-- PAGE EXTRACT --
= UMFS Dalvík =

UMFS Dalvík (officially named Ungmennafélag Svarfdæla, usually referred to as Dalvík, previously referred to as Svarfdælir) is an Icelandic sports club located in Dalvík. The club has had competitors in various sports in Iceland, most notably football, athletics and basketball. The club currently has no senior football team but is part of the Dalvík/Reynir cooperation and has youth teams playing in national competitions. Dalvík has also had teams playing in national handball and volleyball leagues.

==History==
UMFS Dalvík was founded in 1909 and was from the start involved in and organized various activities for youth in the Svarfaðardalur area, mostly sports.

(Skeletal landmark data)
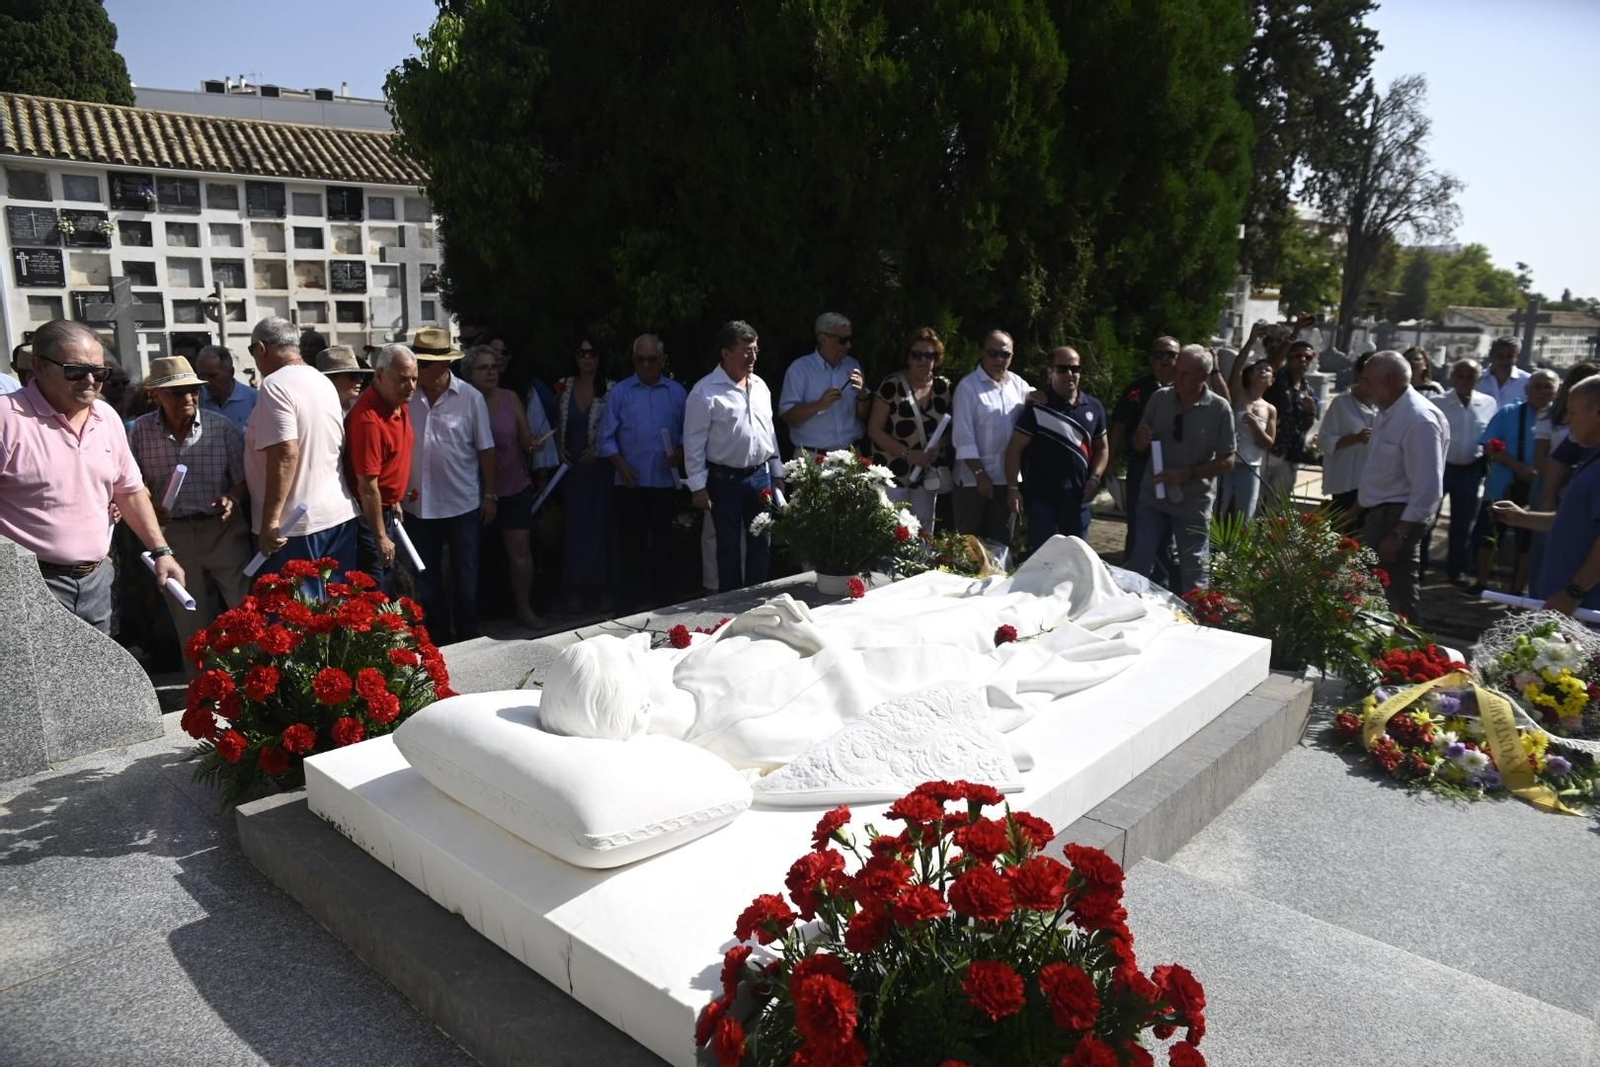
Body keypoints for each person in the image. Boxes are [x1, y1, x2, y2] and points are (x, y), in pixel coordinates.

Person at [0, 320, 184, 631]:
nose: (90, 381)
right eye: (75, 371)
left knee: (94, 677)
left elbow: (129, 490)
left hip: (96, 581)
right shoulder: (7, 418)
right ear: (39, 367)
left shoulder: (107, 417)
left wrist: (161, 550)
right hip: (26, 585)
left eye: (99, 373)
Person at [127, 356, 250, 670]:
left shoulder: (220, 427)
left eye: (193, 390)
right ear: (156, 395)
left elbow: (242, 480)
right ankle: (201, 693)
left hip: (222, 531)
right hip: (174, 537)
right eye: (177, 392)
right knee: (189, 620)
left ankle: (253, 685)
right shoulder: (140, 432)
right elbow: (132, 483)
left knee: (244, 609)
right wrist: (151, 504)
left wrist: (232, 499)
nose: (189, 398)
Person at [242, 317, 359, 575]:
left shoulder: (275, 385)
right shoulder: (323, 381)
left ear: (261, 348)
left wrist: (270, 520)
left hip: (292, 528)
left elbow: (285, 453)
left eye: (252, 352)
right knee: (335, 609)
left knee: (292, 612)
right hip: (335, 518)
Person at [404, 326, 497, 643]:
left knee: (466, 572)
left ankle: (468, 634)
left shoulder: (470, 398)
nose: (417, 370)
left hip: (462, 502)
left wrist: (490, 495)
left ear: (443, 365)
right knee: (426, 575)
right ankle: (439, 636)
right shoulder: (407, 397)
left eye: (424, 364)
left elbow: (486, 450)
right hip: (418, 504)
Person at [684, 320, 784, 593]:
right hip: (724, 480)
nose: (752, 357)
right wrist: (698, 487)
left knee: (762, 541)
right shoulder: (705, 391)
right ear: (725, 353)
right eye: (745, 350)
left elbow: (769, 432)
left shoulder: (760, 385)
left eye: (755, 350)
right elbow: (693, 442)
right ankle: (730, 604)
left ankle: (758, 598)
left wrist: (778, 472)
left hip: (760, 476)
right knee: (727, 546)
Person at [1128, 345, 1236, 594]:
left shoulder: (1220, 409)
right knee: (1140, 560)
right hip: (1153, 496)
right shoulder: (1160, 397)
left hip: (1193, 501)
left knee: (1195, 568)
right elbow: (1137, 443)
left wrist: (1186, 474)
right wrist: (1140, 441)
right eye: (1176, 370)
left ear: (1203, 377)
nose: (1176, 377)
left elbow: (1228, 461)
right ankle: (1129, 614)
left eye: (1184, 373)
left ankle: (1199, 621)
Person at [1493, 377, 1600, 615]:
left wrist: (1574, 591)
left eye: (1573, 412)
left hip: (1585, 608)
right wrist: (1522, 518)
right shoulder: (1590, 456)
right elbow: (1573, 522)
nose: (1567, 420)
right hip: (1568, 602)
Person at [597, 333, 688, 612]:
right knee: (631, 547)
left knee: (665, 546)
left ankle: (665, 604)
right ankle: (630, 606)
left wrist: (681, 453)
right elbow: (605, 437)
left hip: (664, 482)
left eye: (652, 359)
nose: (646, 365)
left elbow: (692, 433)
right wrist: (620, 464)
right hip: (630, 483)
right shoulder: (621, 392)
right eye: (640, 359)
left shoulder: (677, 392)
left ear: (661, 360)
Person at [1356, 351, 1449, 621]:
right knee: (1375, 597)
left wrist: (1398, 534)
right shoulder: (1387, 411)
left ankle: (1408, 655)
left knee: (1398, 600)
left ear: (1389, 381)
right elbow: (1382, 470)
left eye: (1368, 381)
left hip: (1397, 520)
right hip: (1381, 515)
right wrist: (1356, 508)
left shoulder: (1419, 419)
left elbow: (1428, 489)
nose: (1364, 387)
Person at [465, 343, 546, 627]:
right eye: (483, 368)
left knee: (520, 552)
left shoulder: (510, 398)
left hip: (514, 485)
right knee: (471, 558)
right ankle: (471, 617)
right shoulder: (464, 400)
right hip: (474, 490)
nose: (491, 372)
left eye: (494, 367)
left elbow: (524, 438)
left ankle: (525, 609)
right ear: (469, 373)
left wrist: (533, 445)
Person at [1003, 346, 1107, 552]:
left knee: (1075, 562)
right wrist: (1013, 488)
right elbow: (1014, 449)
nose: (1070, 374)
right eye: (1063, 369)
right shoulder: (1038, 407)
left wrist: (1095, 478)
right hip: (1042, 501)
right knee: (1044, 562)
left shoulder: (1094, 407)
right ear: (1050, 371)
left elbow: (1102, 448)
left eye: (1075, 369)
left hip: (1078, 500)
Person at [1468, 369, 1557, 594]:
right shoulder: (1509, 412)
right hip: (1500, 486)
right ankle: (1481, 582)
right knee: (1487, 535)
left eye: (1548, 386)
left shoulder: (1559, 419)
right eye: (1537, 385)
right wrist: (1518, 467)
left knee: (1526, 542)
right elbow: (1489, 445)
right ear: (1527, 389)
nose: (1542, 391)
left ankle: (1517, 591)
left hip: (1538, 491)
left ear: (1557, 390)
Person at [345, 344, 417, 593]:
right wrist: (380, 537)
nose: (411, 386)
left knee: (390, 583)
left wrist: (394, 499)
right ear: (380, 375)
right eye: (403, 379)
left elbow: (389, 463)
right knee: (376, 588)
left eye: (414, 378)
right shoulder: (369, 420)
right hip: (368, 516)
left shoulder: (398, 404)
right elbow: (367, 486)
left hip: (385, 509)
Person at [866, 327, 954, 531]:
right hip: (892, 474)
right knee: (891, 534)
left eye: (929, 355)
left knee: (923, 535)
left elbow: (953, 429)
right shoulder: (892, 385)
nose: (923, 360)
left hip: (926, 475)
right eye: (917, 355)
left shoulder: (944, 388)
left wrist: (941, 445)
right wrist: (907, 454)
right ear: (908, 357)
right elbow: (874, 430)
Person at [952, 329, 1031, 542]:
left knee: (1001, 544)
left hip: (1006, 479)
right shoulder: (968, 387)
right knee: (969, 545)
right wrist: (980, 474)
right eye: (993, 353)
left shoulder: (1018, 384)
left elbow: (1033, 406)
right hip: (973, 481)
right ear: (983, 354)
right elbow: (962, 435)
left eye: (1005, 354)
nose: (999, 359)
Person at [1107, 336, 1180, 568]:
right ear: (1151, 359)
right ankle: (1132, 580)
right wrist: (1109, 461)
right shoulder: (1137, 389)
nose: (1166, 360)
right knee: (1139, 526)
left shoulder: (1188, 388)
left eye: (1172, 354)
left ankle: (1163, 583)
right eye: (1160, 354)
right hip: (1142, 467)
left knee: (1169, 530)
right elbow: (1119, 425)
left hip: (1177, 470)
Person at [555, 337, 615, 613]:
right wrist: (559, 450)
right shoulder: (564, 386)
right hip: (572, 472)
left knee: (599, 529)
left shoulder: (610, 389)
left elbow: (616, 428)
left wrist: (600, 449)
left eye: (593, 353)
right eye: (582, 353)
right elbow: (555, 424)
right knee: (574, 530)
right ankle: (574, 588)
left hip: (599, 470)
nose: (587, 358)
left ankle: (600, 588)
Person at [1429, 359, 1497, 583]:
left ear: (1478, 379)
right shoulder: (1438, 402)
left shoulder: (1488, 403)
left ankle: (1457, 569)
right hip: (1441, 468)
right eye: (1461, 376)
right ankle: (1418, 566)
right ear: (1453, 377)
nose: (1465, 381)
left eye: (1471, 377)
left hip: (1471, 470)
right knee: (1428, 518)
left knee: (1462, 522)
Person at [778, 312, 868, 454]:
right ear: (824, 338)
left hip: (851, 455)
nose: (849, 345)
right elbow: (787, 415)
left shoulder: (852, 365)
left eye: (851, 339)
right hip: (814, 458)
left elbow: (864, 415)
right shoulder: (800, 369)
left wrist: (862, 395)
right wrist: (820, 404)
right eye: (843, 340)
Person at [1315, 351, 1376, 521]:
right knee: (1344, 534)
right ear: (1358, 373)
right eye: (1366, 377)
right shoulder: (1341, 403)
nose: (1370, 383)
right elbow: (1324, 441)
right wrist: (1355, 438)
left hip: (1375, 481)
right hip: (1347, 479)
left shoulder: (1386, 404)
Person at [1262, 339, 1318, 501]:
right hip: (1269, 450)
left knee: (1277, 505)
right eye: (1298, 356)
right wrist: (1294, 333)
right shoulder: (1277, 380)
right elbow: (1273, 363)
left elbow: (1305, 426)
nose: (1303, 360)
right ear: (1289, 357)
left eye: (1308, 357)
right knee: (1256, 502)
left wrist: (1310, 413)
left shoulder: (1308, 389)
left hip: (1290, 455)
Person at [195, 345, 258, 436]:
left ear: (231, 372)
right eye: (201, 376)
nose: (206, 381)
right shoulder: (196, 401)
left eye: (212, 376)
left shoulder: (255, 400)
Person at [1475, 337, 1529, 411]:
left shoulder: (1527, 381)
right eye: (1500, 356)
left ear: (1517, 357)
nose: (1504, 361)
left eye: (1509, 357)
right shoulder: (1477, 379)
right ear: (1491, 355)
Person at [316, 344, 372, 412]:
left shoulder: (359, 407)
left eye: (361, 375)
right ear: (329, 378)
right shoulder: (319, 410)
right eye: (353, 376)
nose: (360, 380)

==

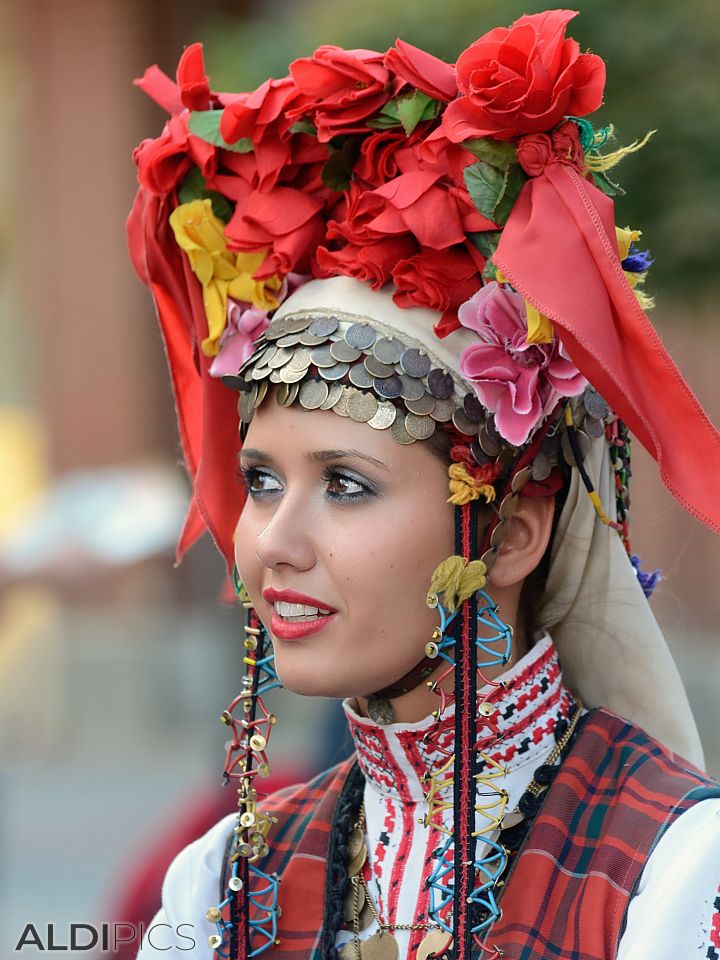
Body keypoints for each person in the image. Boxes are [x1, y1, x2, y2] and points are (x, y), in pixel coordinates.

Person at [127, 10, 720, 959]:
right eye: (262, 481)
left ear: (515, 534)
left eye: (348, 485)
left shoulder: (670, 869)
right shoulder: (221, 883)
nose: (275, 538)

* * *

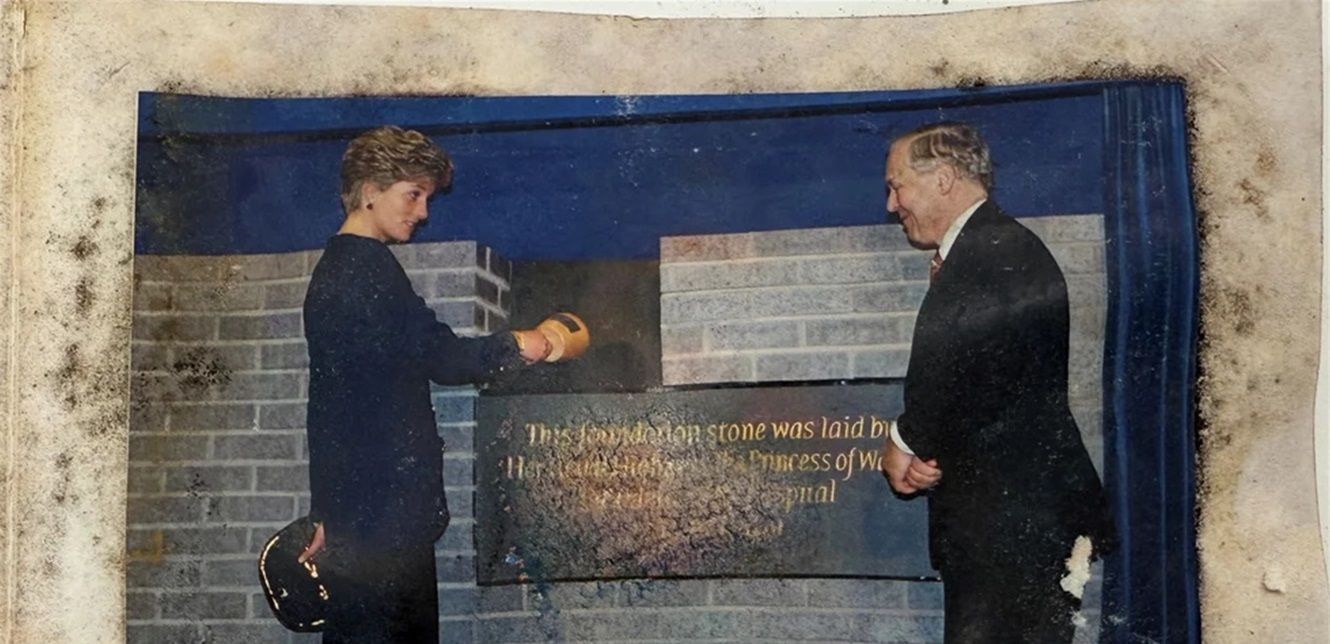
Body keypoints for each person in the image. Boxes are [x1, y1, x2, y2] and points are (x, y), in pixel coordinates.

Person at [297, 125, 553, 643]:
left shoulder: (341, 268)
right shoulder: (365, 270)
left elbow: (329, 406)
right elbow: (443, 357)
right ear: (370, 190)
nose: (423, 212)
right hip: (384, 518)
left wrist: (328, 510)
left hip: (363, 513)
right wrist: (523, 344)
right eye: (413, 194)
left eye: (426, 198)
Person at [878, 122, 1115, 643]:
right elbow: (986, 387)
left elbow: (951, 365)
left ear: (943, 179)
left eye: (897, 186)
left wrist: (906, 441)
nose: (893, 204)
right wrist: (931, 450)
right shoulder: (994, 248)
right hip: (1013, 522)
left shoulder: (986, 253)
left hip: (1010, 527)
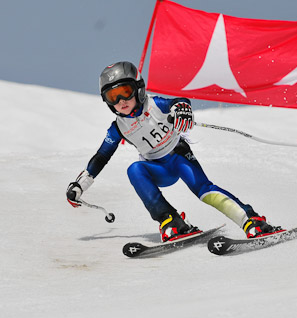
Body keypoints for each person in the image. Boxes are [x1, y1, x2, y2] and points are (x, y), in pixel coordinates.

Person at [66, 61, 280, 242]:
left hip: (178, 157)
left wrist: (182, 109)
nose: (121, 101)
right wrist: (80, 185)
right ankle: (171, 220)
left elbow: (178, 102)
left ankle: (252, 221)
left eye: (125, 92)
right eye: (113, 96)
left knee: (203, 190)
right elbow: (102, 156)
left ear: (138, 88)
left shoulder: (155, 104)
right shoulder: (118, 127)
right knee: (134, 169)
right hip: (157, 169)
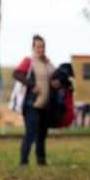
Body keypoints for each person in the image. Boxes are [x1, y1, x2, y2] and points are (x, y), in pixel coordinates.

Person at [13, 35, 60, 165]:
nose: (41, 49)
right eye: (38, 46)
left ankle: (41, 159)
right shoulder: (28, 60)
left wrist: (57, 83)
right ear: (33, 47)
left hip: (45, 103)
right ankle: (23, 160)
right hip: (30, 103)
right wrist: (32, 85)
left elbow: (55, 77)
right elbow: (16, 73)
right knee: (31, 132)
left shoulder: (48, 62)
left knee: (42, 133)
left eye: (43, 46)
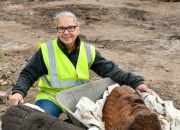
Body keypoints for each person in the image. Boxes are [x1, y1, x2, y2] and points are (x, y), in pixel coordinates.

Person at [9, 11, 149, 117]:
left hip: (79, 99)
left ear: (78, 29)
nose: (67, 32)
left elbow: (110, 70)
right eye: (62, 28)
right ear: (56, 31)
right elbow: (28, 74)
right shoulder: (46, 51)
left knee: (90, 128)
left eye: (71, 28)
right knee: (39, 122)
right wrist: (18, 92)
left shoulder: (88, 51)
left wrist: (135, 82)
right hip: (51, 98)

-- ABOUT THIS EXERCISE --
Pick up the UMFS Dalvík sports club article above where it stops and carry it on.

-- ANSWER TO THIS PROBLEM --
In 1978 the club first entered the Icelandic football league, playing in a 3rd division provincial group for two seasons, 1978 and 1979. UMFS Dalvík re-joined the football league in 1982 starting in the newly formed 4th division. The club's sole national honour came in 1996 when it won the 3rd division championship.

===Leiftur/Dalvík===
In 2002 UMFS Dalvík joined with rivals ÍF Leiftur from Ólafsfjörður forming a new club, Leiftur/Dalvík ending UMFS Dalvík's direct involvement in the football league. After the 2005 season the Leiftur/Dalvík partnership broke up and Dalvík joined another rivals, Reynir Árskógsströnd, in forming Dalvík/Reynir. At the same time, Leiftur merged with the team of another neighbouring town, Siglufjörður's Knattspyrnufélag Siglufjarðar (Siglufjörður Football Club - KS for short) to remain in the third tier with the new side named KS/Leiftur. They were renamed KF in 2011.

==Honours==
- 3. deild (level 3)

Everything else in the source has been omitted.